Exactly! The accent was exaggerated in the original Fargo, but I know people that talk like that. And they afe in Wisconsin. (it’s insidious!)

There’s no right way to take a left toin at Albicoickey that will get you from Hollywood (or Brooklyn, either) to the Coachella Valley and the carrot-eating festival, therein.

And while this isn’t the exact thing, I still remember a scene in a movie where the characters got on an elevator in a NYC high rise and got off in the second class pool of the Queen Mary, in Long Beach.

But that’s not an inaccurate depiction of a city or region; it’s just using two places as film sets.

There abundance of trees and mountains in Gunsmoke amused people from western Kansas.

Of course there is a TV Tropes page devoted to the remarkable resemblance of various regions and cities around the world to places in California (though they don’t define it as a Trope).

Just off the top of my pointed little head:

Lethal Weapon - Lots of weird geography but the one that really stood out was a foot chase that started in the San Fernando Valley, turned a corner and was suddenly in downtown Hollywood.

Last Vegas - The guys decided to leave their cab on the way to Aria from Binion’s.

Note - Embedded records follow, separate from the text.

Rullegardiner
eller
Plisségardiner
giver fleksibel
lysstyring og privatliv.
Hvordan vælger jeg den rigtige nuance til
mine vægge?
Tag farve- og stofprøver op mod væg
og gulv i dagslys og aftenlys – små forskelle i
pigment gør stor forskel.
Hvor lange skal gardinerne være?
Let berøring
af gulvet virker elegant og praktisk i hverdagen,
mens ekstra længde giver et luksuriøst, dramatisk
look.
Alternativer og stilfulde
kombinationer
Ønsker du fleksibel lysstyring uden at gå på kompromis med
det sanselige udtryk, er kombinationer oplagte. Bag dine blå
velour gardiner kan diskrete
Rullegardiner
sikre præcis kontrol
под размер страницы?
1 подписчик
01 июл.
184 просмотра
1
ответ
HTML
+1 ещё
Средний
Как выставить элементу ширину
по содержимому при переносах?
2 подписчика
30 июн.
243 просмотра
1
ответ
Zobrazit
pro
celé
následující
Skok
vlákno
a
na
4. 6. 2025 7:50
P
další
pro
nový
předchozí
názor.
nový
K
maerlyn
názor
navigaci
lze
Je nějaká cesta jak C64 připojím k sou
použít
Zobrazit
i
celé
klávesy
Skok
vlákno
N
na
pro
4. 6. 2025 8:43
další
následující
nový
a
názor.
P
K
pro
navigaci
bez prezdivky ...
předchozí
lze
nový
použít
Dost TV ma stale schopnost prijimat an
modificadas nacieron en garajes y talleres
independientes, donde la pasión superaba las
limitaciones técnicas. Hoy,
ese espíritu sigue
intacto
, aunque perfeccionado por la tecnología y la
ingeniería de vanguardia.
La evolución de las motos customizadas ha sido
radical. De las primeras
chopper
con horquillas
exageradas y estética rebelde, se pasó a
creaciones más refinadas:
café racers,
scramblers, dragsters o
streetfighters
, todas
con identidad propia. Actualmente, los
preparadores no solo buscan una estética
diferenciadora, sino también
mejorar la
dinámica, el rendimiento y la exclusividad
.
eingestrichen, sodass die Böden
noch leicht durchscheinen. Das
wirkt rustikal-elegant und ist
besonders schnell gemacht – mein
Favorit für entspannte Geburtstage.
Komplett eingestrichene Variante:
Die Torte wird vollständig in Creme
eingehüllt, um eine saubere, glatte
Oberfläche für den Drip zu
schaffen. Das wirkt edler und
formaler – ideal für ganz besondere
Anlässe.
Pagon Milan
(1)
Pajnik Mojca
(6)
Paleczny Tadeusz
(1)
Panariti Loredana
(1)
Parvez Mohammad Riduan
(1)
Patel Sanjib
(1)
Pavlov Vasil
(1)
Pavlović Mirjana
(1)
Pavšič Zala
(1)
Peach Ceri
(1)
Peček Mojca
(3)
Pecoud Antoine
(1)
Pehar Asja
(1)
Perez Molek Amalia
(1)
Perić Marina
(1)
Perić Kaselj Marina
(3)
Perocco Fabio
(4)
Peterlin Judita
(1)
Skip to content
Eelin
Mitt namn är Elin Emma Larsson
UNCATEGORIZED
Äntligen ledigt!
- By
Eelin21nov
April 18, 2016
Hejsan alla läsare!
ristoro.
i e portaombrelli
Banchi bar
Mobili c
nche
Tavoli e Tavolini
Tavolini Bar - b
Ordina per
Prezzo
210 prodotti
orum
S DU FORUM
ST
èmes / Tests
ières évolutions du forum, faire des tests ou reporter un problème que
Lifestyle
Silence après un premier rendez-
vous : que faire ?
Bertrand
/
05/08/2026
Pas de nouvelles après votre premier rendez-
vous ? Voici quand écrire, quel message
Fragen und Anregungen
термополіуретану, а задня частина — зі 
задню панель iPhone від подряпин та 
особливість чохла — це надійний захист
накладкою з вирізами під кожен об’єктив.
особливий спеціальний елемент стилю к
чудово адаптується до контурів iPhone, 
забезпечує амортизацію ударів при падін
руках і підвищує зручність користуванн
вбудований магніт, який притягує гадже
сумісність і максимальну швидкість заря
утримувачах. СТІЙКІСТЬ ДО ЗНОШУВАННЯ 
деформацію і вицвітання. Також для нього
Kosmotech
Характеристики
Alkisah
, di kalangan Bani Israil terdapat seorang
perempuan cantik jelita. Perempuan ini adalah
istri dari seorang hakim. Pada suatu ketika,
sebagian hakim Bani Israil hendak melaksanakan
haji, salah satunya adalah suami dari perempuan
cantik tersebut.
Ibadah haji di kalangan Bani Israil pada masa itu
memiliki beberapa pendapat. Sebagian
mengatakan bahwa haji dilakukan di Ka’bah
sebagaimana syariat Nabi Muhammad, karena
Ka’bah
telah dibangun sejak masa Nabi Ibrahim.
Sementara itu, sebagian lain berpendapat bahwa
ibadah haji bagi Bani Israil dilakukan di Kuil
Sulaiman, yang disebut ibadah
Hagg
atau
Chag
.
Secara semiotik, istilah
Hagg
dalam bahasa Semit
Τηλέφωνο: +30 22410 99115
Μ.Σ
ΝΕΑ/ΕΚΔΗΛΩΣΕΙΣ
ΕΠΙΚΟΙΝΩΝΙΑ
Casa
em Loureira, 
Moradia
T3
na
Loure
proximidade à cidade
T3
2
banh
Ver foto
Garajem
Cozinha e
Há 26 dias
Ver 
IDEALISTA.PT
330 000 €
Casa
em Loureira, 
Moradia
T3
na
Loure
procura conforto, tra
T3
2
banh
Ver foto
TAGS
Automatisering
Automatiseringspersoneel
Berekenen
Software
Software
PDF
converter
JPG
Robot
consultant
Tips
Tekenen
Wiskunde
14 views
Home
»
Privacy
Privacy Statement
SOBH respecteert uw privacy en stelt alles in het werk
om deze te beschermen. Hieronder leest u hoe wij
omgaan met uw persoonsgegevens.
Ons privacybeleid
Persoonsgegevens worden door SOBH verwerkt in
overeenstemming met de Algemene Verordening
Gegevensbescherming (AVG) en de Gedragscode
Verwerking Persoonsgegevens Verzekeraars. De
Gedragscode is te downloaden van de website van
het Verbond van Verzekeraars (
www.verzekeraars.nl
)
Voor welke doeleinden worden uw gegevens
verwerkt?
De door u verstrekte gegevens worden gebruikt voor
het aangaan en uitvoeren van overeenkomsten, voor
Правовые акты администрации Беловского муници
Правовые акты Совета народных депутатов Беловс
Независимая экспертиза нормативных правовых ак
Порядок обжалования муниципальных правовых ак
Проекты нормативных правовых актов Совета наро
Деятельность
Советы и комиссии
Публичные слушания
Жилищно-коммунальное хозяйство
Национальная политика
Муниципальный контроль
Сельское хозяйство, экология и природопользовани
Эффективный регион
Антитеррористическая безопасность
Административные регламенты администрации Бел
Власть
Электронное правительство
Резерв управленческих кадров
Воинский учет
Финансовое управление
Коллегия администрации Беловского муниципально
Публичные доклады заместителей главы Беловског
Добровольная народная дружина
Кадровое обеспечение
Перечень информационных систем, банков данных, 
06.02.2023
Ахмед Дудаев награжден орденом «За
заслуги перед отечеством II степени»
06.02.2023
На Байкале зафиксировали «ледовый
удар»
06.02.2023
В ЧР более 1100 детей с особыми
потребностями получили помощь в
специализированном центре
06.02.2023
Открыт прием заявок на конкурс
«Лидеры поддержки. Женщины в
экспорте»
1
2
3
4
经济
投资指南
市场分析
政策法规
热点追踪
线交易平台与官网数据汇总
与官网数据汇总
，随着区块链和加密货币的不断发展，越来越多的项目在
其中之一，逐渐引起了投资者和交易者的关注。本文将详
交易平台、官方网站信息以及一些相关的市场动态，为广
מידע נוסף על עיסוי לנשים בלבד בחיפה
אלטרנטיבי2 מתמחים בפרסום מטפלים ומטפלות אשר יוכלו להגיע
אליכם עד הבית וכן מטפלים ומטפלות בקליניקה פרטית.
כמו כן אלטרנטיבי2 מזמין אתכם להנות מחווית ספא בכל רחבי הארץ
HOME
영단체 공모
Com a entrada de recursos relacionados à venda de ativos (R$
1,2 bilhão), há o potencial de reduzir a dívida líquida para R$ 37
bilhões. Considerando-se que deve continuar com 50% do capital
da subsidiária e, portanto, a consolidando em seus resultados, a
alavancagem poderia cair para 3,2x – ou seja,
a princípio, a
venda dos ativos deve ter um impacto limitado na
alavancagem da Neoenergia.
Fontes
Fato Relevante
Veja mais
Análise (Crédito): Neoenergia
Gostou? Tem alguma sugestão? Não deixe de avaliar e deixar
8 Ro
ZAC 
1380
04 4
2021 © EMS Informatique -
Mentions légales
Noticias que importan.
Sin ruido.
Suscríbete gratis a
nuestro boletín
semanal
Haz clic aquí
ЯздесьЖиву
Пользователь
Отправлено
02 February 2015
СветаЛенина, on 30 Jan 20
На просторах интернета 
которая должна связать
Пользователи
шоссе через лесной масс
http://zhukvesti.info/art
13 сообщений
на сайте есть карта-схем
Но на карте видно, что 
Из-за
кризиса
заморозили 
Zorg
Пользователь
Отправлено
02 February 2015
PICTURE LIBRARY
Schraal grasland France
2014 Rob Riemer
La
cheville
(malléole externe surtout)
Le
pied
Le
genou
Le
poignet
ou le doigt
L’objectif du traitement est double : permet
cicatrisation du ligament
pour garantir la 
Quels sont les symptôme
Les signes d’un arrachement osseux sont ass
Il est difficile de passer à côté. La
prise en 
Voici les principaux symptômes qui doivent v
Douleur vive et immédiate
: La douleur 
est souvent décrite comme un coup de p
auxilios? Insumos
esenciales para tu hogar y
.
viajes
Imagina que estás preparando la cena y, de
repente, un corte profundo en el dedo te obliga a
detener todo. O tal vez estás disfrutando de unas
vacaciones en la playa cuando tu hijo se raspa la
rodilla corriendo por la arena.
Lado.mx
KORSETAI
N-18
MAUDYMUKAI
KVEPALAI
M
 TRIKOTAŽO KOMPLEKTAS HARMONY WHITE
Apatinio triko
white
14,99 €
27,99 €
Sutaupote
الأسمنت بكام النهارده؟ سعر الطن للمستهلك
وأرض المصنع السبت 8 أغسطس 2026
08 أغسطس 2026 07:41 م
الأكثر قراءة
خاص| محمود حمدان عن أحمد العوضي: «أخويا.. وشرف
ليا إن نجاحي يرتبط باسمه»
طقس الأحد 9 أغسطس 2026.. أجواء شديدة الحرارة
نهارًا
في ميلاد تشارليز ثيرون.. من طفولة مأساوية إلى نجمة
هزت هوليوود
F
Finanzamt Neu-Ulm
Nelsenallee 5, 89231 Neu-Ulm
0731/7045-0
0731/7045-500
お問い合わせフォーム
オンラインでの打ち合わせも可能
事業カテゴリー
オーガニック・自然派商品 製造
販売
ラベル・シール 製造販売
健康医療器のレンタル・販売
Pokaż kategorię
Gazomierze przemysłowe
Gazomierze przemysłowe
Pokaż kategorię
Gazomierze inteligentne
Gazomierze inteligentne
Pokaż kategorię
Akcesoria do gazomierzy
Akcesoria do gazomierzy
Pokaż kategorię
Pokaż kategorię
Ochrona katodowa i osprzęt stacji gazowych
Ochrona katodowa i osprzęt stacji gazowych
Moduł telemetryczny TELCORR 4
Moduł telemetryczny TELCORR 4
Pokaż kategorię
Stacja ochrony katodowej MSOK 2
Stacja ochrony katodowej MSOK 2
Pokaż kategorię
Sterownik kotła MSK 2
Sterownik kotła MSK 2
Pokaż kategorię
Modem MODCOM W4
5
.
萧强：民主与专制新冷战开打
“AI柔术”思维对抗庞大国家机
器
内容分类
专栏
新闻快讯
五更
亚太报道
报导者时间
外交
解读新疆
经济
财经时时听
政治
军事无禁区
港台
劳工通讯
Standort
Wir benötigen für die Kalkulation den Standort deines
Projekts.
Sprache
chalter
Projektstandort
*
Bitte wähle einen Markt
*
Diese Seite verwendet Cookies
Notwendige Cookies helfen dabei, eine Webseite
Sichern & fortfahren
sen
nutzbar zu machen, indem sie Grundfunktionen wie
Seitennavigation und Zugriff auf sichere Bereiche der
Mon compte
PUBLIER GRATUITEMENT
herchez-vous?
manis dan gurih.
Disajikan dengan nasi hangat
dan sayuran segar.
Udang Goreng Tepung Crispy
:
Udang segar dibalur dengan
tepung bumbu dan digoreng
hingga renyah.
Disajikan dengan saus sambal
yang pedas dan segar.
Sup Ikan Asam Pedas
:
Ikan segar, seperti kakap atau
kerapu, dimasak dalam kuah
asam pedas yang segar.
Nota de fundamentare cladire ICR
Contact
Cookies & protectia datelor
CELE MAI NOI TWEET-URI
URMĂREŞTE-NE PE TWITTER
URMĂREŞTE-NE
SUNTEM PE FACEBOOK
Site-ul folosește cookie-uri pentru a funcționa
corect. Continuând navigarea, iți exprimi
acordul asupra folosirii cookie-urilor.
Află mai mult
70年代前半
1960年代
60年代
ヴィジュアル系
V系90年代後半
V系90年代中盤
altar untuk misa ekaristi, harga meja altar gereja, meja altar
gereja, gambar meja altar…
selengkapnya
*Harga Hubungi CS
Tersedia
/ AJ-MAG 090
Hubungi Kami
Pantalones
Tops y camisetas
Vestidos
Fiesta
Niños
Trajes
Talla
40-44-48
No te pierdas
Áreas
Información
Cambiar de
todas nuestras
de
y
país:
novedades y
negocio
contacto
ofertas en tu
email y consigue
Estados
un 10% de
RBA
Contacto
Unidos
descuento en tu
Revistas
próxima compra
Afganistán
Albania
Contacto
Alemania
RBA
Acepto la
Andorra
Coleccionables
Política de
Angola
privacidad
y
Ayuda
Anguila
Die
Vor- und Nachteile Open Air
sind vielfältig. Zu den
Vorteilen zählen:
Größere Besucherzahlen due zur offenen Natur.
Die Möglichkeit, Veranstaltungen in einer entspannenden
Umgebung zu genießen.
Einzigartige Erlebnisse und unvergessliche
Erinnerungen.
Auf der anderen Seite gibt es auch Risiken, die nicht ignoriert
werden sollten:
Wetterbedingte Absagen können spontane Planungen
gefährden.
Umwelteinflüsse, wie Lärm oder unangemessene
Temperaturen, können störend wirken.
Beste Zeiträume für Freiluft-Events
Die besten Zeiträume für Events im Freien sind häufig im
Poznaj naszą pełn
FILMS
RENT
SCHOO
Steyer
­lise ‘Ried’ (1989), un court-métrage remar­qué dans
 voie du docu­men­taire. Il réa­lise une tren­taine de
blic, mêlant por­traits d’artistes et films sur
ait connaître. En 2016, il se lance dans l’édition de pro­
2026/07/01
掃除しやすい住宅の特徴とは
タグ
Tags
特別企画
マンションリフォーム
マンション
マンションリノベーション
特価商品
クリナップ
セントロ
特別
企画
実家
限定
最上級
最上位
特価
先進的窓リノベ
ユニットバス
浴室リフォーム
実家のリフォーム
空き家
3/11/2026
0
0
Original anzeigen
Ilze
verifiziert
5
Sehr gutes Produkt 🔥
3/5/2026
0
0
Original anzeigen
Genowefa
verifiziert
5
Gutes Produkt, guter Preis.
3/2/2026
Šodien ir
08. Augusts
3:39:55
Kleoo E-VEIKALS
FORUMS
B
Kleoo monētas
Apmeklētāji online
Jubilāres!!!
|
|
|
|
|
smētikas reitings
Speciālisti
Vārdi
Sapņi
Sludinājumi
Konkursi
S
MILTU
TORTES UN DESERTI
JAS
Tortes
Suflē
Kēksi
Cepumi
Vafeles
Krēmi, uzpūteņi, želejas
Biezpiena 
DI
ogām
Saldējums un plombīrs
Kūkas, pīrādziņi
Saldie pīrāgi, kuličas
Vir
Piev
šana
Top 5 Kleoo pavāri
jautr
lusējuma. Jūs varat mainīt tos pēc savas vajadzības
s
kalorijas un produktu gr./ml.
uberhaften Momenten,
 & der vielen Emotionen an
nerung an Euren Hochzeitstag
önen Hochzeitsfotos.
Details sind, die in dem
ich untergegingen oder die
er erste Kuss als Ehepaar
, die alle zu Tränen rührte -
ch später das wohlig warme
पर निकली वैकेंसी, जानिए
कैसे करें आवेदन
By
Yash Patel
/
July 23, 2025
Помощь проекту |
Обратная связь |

Cue sequence of shots of them walking and talking past iconic hotels - totally out of sequence, on the wrong side of the street or substantially past Aria when coming from Downtown. To be fair, this is a problem with just about every show set in Vegas. They want to show the resorts, but they don’t bother with reality.

I thought having Frasier and Niles hang out that fancy coffee place was something of an attempt to depict Seattle culture, at least when the show first started. I think we tend to forget that, since the fancy coffee trend spread to the rest of the country a few years later, but I think in the early 1990s it was still considered a “Seattle thing”. But I guess you would know better than I would.

But anyway, Psych is probably a good entry for this thread. Sure, maybe Vancouver makes a good stand-in for most American cities, but not for Santa Barbara. It’s not “my” city, but I’ve visited often to know what it’s like, and they have a distinctive Spanish style architecture that you see all over the city, that is never seen in Psych. And I can tell you there are no towering evergreen trees anywhere there like you see in the show.

Reminds me of the Austin Powers line “It’s remarkable how England looks in no way like Southern California”.

McConnell AFB is in Wichita, not Topeka. That’s about two and a half hours away. There’s Forbes Field in Topeka, home of the 190th Air Refueling Wing, but AFAIK they did not have any ICBMs.